The adult version (Journey of a Thousand Miles), which is rawer and more direct—more youthful—from the start, betrays more of Lang Lang’s struggle to moderate an obsessive-compulsive dependence on the piano and temper a desperate need to win. Entering his 20s, his injury forces him finally to pause, and he discovers that he “didn’t have to practice ten hours a day to stay sane. … Was I ever really a normal teenager? Maybe not, but I also wasn’t crazy. The piano is a beautiful thing, but during that month I learned that it isn’t the only beautiful thing.” To a Western reader, though, the most amazing feat is his apparent ability to soar above his rage at a man who has heartlessly tyrannized him. Lang Lang discovers his inner child and finds he can be his own boss, and his father’s, too.

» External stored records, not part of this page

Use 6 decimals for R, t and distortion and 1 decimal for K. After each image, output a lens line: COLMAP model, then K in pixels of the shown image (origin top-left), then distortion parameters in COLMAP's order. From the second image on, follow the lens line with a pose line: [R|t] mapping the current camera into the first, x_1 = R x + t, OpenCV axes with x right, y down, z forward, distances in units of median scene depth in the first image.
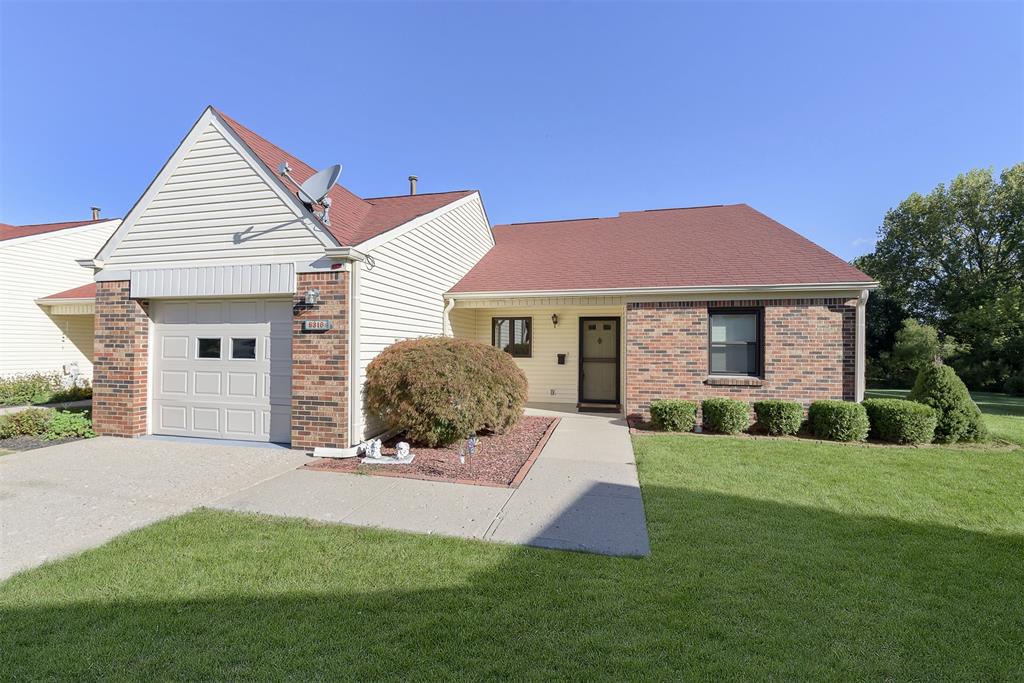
lens RADIAL K [[442.4, 0, 500.5], [0, 442.4, 342.3], [0, 0, 1]] dist [-0.000452, 0.000250]
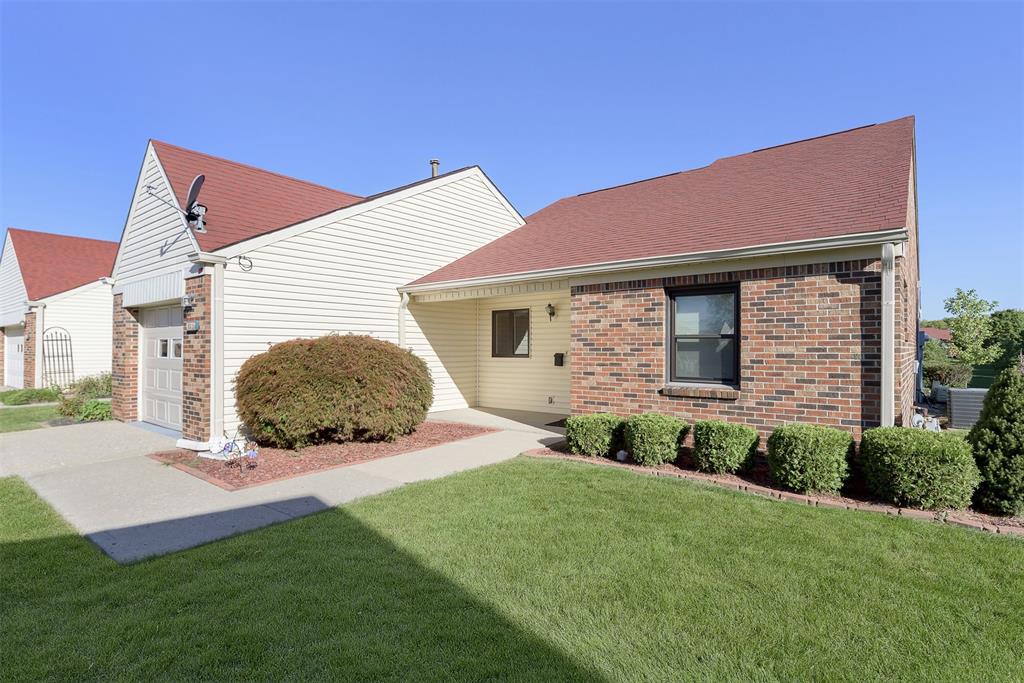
lens RADIAL K [[524.0, 0, 512.0], [0, 524.0, 341.5], [0, 0, 1]] dist [-0.001110, -0.000167]
pose [[0.902509, -0.011857, -0.430508, 0.671804], [0.012438, 0.999922, -0.001466, 0.008046], [0.430492, -0.004032, 0.902586, 0.145314]]
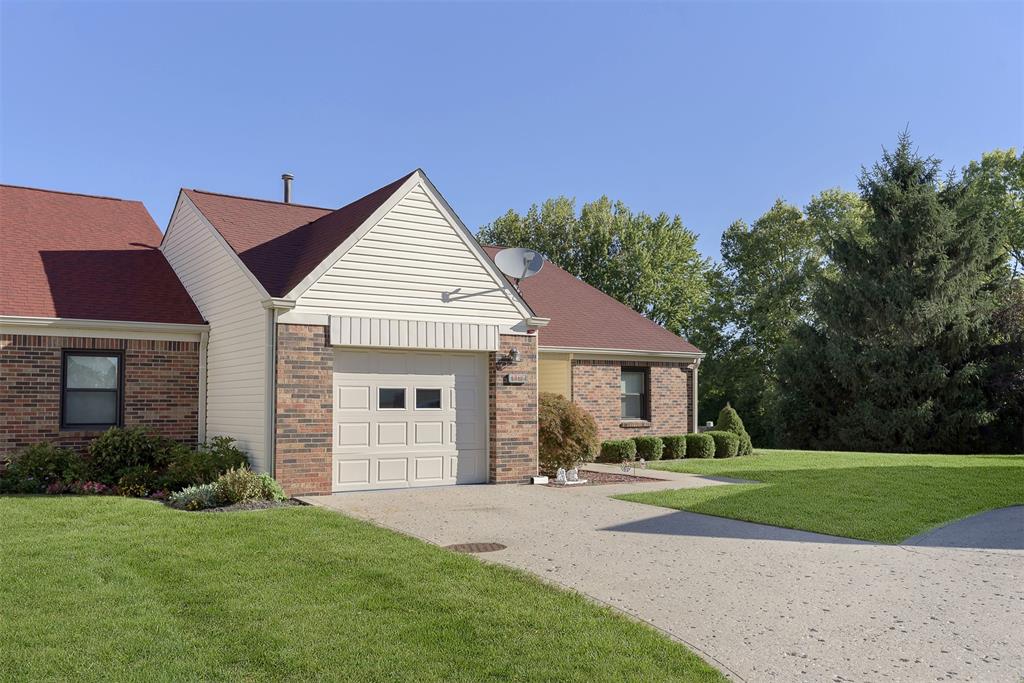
lens RADIAL K [[886.6, 0, 506.6], [0, 886.6, 365.9], [0, 0, 1]] dist [-0.006526, -0.006596]
pose [[0.663796, 0.025594, 0.747476, -1.797104], [-0.001912, 0.999469, -0.032524, 0.003952], [-0.747911, 0.020160, 0.663492, -0.471554]]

This unshackled young self takes charge with manic gumption, but also with grace. At his Carnegie Hall solo debut at 21 in 2003, he invites his father up on stage for one of his encores. It’s a duet for piano and erhu, the Chinese fiddle Lang Guoren plays expertly, and Lang Lang makes a point of noting that he has changed the original name of the piece, “Competing Horses” or “Horse Race,” to “Two Horses.” With that deft gesture, he conveys deference and at the same time claims his independence. Watch this video of the galloping pair, and it is obvious this son has no doubt now about who is leading the way.